Ed Connors’ The Three Muscleteers was one of my must-purchase Kindle books this year. It’s available as a physical copy as well, just not in hardback as this article’s accompanying illustration depicts.
These are notes for my own reference and understanding based on my specific interests, may be expanded upon over time, and are from a small portion of the book. Many chapters are left out. The notes are shared for anyone interested. The bold-text headings are chapter names.
Arnold Schwarzenegger and World’s Gym
- In 1965, Gold’s Gym was one of four “gyms” in Los Angeles.
- It was 4200 square feet. 10X the size of a typical 20×20 foot two-car garage.
- Gold’s Gym equipment was custom-made by George Pipasik and Joe Gold.
- Joe Gold helped supervise the design construction of the equipment.
- Most equipment was made of all black solid steel stock.
- “Health clubs”, which I’m assuming are differentiated from “gyms”, were much more expensive compared to fitness centers today, individual memberships as high as $3000, and how long varied from lifetime to specific amount of years. Many health clubs didn’t last. Gym memberships were a risky purchase.
- Gold’s Gym pioneered short-term memberships, a day, month, etc…
Joe Gold Opens Gold-s Gym: 1965
- Joe Gold’s first commercial gym was “Ajax” in New Orleans, where Gold spent time as a merchant marine.
- Gold served in WW2 and Korea, where he sustained a back injury in a torpedo attack.
- Gold tried to work a deal with the Muscle Beach Weightlifting Club for an enclosed gym after Santa Monica shut down the outdoor area due to an alleged rape incident at Muscle Beach. The club hesitated and Joe opened his own gym in a private residence in 1965.
- Joe Gold lived in the adjacent house and had an enclosed passageway from his home into the gym.
- In five years, Joe sold the gym and buildings to Bud Danitz and Dave Saxe for $50,000 and returned to sea.
- Gold returned in 1976 and created World Gym.
- Gold’s own World Gym has been at three different locations, Santa Monica, Venice, and Marina del Rey.

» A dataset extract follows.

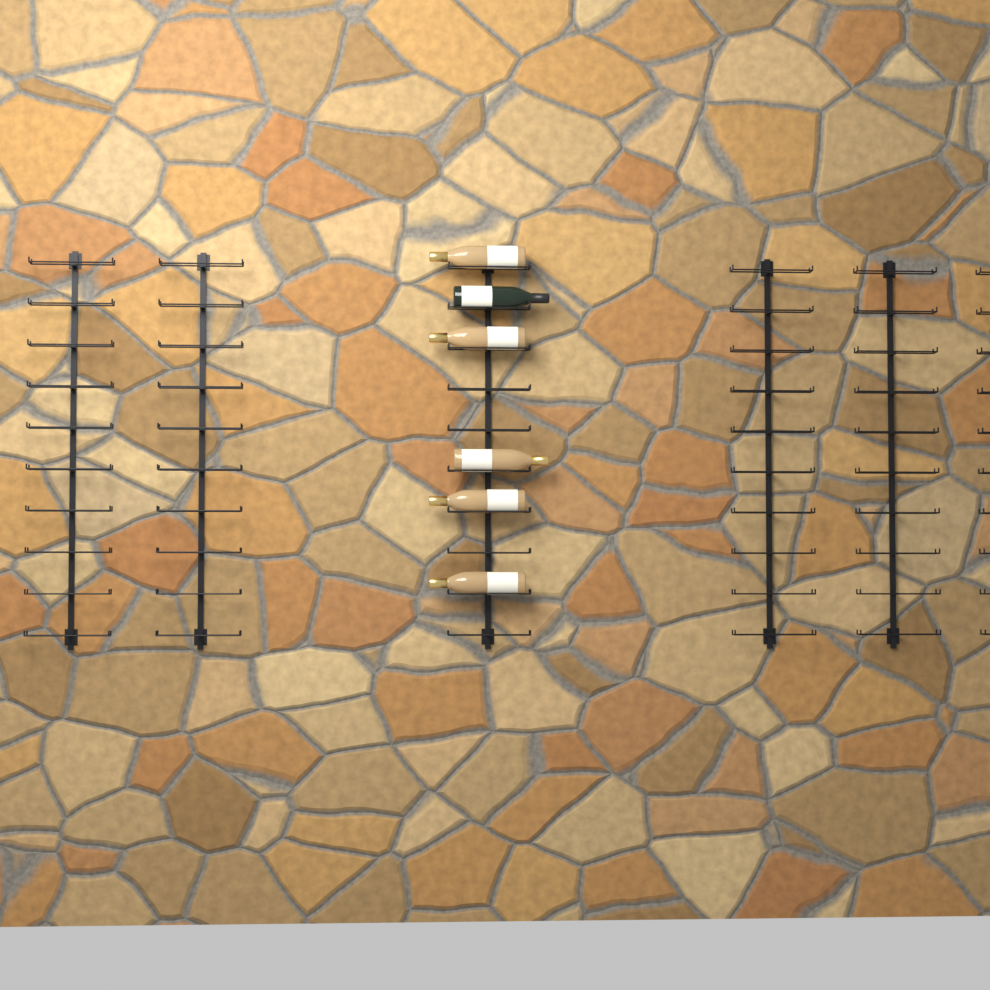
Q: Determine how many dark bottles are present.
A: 1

- Gold died in 2004. Two years later, Mike Uretz sold his franchise operations to Planet Fitness. Planet Fitness cherry-picked the best operations and sold off the rest.
- World Gym in Marina del Rey closed on June 12, 2007.
Ken Sprague: 1972-1979
- Dave Saxe sold his Gold’s Gym share to Bud Danitz, who then sold the business and buildings to 26 year old Ken Sprague.

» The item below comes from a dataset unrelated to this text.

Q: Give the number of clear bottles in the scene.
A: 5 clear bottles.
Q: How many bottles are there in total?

- Unlike Sprague, Joe Gold “almost certainly” would never have allowed Pumping Iron to be filmed at Gold’s.
- Pumping Iron was shot in six weeks at Gold’s.
- After Pumping Iron’s success, Sprague moved Gold’s to a more commercial/prominent location at 1452 Second Street in Santa Monica. 50 by 90 feet aka 4500 square feet, slightly larger than original Gold’s.
- pre cardio craze, not even one bike in the gym.
- Sprague sold Gold’s in February 1979.
Pete Grymkowski, Ed Connors, & Tim Kimber 1979-1999
- In the late 1970s. Marina del Rey, minutes from LAX, had a bad reputation because of all the partying, mainly due to the pilots and flight attendants living there.
- Ed Connors, an architect by trade, converted Ken Sprague’s Gold’s Gym in Venice property into a legal residence.
- Connors, Pete Grymkowski, and investor Ed Boyle purchased Gold’s Gym from Ken Sprague for $100,000. 50% cash/50% loan
- Tim Kimber soon replaced Denny Doyle. Grymko majority shareholder holder, Kimber/Connors minority interest.
- Not until 1985 did Connors feel Gold’s was making enough money for him to leave full-time work as an architect.